Prokorov wrote:jinxed wrote:Prokorov wrote:
im familiar (im an actuary).
i still dont see anything as to how it negates the other 9 players on the floor. It moves the needle a bit but not nearly enough.
Then you simply don't understand the stat. And let's be honest, you are just saying that to back up your original assertion, you don't want to hurt your pride of admitting you're wrong. Be better than that. No one who understands the stat would agree with that assessment.
Or else you can write a detailed paper explaining how the math is wrong and that all NBA teams who spend hundreds of thousands of dollars a year these past 10 years hiring mathematicians to calculate this stat for them are wrong and you are right. Even though you have at most spent 2 minutes looking at it.
Good Luck.
clearly i dont, and it has nothing to do with pride. i understand the math, i dont understand how it removes the impact of the other 9 players on the floor. im not saying its a useless stat that doesnt paint a good picture of a players value... i just dont see how its a defensive stat that removes the impact of your 4 teammates and the 5 opponents.
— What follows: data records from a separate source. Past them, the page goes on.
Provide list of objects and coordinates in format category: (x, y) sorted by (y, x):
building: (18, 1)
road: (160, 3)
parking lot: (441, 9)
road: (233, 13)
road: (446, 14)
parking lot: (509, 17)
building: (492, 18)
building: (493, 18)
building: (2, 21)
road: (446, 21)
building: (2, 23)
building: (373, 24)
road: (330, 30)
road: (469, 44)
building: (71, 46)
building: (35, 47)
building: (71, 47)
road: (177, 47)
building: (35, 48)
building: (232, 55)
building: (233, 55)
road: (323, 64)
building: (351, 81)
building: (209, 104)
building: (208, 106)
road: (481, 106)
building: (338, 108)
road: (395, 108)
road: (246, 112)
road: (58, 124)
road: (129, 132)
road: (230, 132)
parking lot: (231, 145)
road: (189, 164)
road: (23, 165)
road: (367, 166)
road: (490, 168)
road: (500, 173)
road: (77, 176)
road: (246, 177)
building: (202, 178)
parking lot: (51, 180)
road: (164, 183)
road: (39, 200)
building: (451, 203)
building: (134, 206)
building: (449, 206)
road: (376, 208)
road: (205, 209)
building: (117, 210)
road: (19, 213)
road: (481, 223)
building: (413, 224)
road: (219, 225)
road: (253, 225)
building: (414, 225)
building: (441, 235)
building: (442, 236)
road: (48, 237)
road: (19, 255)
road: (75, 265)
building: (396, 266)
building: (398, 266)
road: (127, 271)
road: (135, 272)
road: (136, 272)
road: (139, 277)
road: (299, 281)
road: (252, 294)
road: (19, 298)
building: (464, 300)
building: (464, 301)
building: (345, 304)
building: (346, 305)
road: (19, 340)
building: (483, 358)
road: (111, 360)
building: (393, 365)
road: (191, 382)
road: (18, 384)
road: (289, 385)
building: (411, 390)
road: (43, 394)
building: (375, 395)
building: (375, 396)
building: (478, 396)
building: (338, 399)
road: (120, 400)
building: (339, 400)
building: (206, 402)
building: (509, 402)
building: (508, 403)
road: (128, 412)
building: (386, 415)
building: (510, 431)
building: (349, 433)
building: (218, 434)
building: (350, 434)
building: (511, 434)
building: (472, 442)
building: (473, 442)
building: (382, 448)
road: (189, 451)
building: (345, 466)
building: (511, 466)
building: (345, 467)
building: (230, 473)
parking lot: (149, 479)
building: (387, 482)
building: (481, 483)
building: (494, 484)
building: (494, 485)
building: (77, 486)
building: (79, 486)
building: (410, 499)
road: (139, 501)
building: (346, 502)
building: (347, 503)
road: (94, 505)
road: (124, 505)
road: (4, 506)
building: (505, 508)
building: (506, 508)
here is what i find flawed:It is in this regression where the effects of the other players on the floor are accounted for. The bs in equation (1) measure the point differential difference (measured per 100 possessions) of the given player relative to the reference players, holding constant all of the players that shared the floor with that player (and with the reference players), i.e. holding the other players constant. What does this “holding other players constant” mean? Strictly speaking, it means that we can take a player and surround him with four teammates and five opponents and compare how that player’s team would do versus how it would do if he was replaced by a replacement player keeping all of the other players the same. This is what is meant by “holding the other players constant,” since we can repeat this exercise with any other combination of other players.
you are taking something that is inherently variable, and making it constant. you are also ignoring situation circumstances, which is fine when evaluating team defense, but it becomes immensely important for evaluating individual defense. it is operating under the assumption that all things are constant outside of the player in question, at that the level all 9 other players play at is the same regardless of the player who is swapped out -- and that any change would be as a result of the player who was replaced -- which simply can not be assumed.
again, im not saying its a garbage stat that cant help indentify a player worth. but i dont see anything introduced that takes plus/minus down to an accurate individual metric
That is exactly what RAPM does NOT do. It indeed takes context into account, and finds the best fit based on all of the moving parts involved (which in this case, are all of the players in the dataset). There's a ton of literature out there on the calculation of RAPM and the math in general, read at least some of it before attempting to construct a faulty argument.